Today the Association and the Salt River Agricultural Improvement and Power District, operating as the Salt River Project, control 1,276 miles of canals and ditches, six reservoirs that double as recreational lakes, and four hydroelectric generators. The project's constituency has changed. Once its water went almost exclusively to farmers; now about 60 percent serves "urban needs"-households, parks, and industry. The project supplies about half the city of Phoenix and a quarter of the metropolitan area. SRP pumps some groundwater-as much as 40 percent of its total in a dry year-but it's still fair to say that the two small, inconsistent rivers it harnesses are the arteries that have given the nation's tenth largest city its life. SRP also supplies electricity to about half a million metropolitan customers.

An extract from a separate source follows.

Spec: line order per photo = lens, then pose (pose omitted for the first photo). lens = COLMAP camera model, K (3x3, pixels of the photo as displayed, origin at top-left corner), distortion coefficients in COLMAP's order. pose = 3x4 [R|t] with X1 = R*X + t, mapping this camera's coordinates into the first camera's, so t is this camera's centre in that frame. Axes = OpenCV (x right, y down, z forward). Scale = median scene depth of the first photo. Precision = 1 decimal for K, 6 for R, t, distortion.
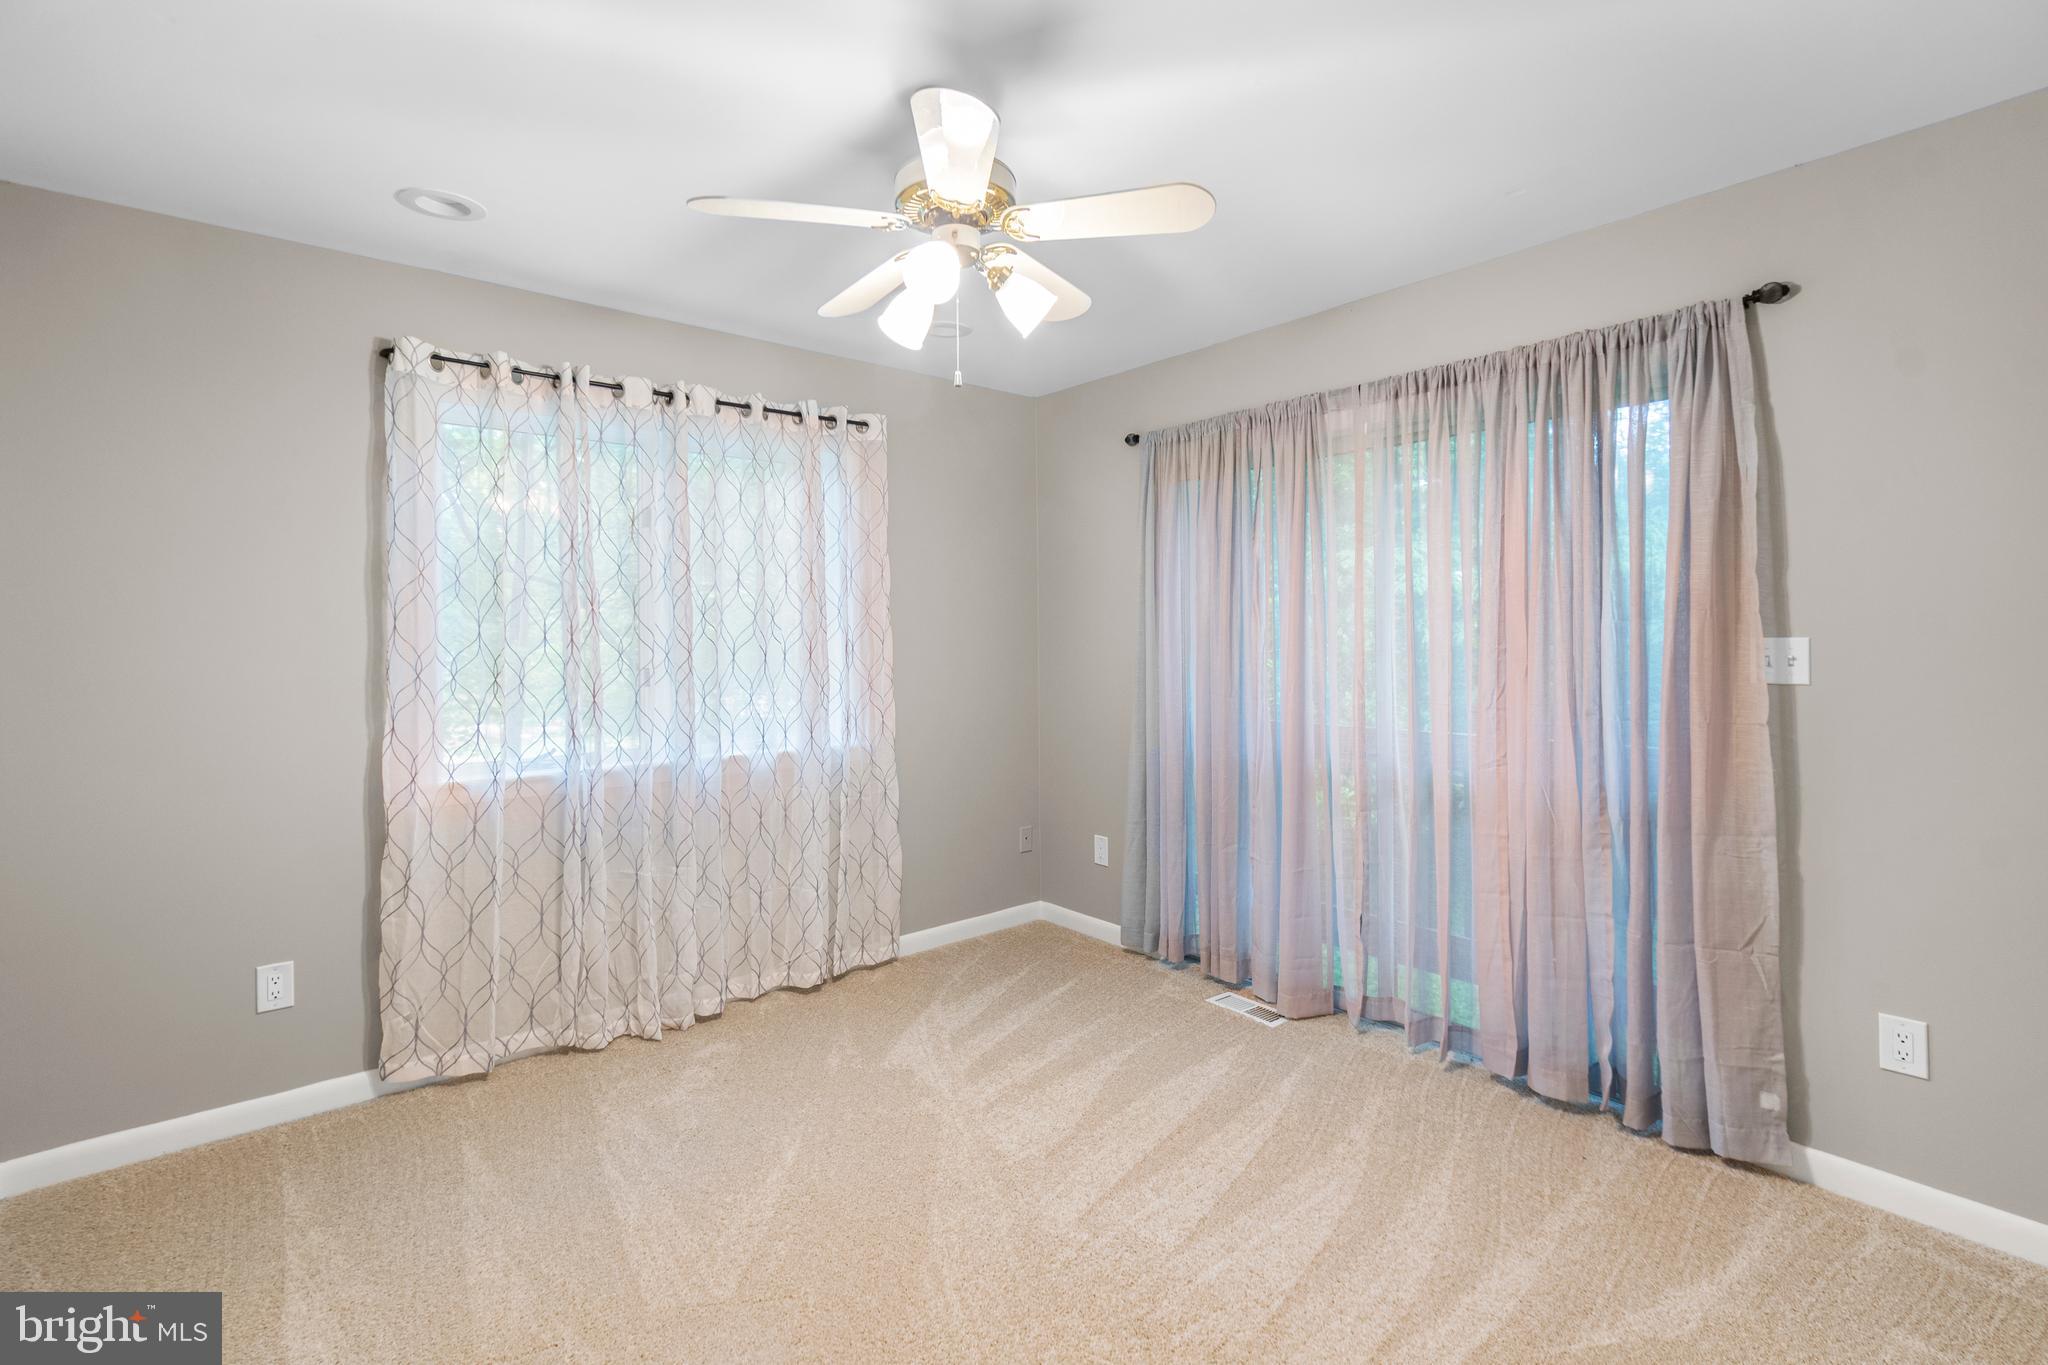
lens RADIAL K [[927.6, 0, 1015.1], [0, 927.6, 664.1], [0, 0, 1]] dist [0.001810, -0.000796]
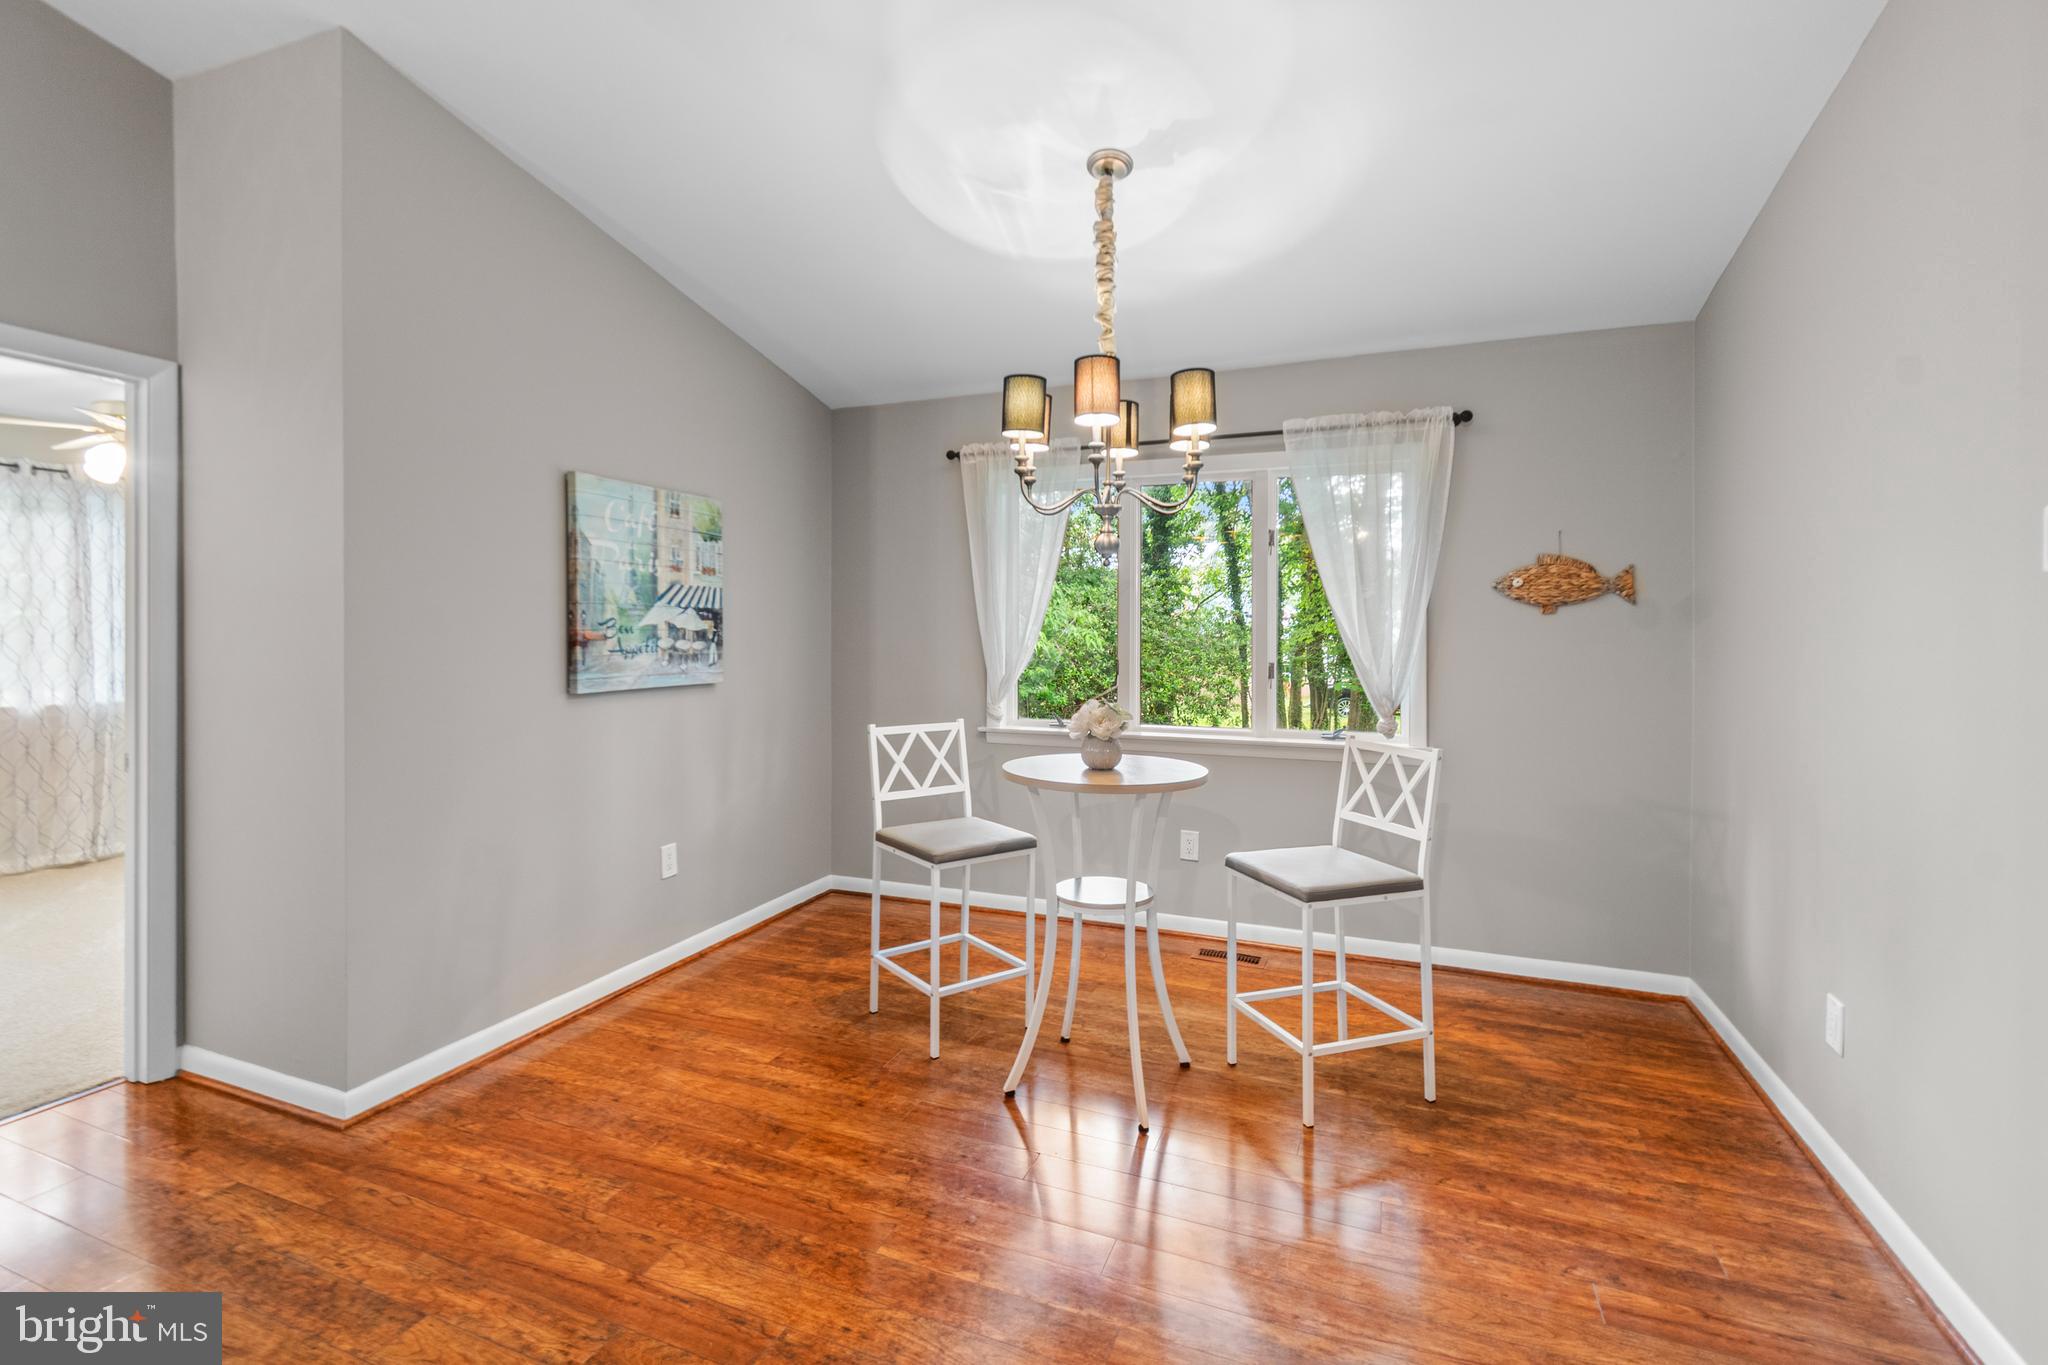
lens RADIAL K [[927.6, 0, 985.2], [0, 927.6, 638.4], [0, 0, 1]] dist [0.001810, -0.000796]
pose [[0.882617, -0.001022, 0.470091, 0.355728], [0.003703, 0.999982, -0.004779, 0.003289], [-0.470078, 0.005959, 0.882605, -0.963287]]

By helping SRP regulate the reservoirs more accurately, the snow surveyors are in effect buying time for the sprawling oasis. Without it, Phoenix and its suburbs would have been hit with increasingly frequent water shortages and rationingin between floods, probably. But since the city is expanding and the watershed isn't, thirsty times may be about to arrive anyway.

"The years 1978-88 have been an extraordinarily wet period, and this has lulled people into a false sense of security," says John Keane, SRP's manager of surface water resources. "We expected 1989 to be drier [it was-Ed.], and dry years, like wet years, tend to come in groups. In another year or two, you may see bans on washing of cars, or other new conservation measures.

"If we keep growing, the Valley is going to need either more water importation or more conservation."

Up in frostbite country, the surveyors occasionally ponder the ways Phoenix uses the snowmelt that eventually trickles down to the Valley oasis-the grassy golf fairways, the artificial lakes, the broad lawn-and shake their heads. Most of them have a strong conservationist bent, and they're sure many Phoenicians don't appreciate the value and the increasing scarcity of their most critical resource.

The ironic truth is that Phoenix owes its existence to snow. On a warm, sunny, 75° winter day, few people in the Valley ever think of that.